══ Text passage

The quintessential New Zealand character comes to the fore in the finalists for the New Zealand Post Book Awards 2014, announced today. Selected from 150 entries, the judges say the finalist books capture the essence of the country’s psyche — not just in place and people, but by capturing what makes us tick as New Zealanders.

The judges said they were surprised at how relatively easily they agreed on their choices of finalists. Convenor of the judging panel, Miriama Kamo, says, “As fairly opinionated and confident people we surmised that these finalists were of such quality that they stood up and spoke for themselves. Having said that, not every selection came easily as there were many excellent books from which to choose our finalists.”

The finalists include eight non-fiction books on a variety of themes, among them a biography of Labour Prime Minister Norman Kirk, a lavishly photographed journey around our coastline, a search for a family history that was inspired by the Christchurch earthquakes and a re-examination of the Pike River mine tragedy.

════
══ Supplied entries

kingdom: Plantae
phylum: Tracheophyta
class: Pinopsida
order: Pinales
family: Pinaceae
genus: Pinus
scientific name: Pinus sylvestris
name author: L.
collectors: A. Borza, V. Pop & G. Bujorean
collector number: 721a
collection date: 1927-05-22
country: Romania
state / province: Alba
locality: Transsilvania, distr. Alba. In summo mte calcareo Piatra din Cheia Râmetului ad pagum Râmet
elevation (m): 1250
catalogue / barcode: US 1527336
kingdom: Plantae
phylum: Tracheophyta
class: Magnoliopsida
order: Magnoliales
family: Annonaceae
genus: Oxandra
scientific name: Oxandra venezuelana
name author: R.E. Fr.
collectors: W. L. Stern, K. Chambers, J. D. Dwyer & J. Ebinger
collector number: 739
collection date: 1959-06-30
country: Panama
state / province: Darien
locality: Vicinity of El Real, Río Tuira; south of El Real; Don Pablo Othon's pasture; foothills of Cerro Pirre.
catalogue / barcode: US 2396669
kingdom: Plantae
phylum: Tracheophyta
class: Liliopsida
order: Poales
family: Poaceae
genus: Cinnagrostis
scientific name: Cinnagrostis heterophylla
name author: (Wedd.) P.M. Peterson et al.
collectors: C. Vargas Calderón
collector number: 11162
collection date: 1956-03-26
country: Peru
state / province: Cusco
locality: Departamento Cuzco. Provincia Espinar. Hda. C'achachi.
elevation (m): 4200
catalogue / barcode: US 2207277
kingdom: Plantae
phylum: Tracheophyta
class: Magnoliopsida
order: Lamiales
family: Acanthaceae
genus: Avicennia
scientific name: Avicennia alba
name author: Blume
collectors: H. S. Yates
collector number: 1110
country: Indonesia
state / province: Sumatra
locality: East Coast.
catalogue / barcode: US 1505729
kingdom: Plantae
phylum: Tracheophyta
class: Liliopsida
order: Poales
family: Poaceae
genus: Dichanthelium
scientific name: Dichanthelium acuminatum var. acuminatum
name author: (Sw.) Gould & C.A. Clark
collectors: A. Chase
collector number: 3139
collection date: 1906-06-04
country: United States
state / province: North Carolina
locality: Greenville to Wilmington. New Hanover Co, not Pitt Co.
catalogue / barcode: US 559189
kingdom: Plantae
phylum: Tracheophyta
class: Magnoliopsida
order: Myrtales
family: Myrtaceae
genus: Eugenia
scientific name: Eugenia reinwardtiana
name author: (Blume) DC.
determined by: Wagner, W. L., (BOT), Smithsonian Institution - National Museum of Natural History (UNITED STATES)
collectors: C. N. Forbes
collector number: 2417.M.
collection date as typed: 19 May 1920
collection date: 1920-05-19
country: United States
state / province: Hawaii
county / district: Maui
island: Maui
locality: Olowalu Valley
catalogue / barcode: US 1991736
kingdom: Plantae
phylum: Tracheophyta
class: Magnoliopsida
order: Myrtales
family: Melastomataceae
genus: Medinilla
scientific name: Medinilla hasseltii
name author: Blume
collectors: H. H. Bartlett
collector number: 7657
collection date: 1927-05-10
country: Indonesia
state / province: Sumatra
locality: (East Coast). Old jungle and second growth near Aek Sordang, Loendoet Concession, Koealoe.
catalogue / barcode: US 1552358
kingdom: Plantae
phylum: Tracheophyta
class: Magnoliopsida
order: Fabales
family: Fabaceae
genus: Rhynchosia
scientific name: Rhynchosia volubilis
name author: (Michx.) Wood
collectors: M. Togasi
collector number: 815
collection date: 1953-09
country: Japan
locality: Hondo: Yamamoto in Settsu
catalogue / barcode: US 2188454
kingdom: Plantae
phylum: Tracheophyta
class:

════

What you will do
Transcribe everything from "The finalists include" down to "River mine tragedy." in the passage on the 2014 book award finalists. Rely only on the text for your answers.

Worked solution
The finalists include eight non-fiction books on a variety of themes, among them a biography of Labour Prime Minister Norman Kirk, a lavishly photographed journey around our coastline, a search for a family history that was inspired by the Christchurch earthquakes and a re-examination of the Pike River mine tragedy.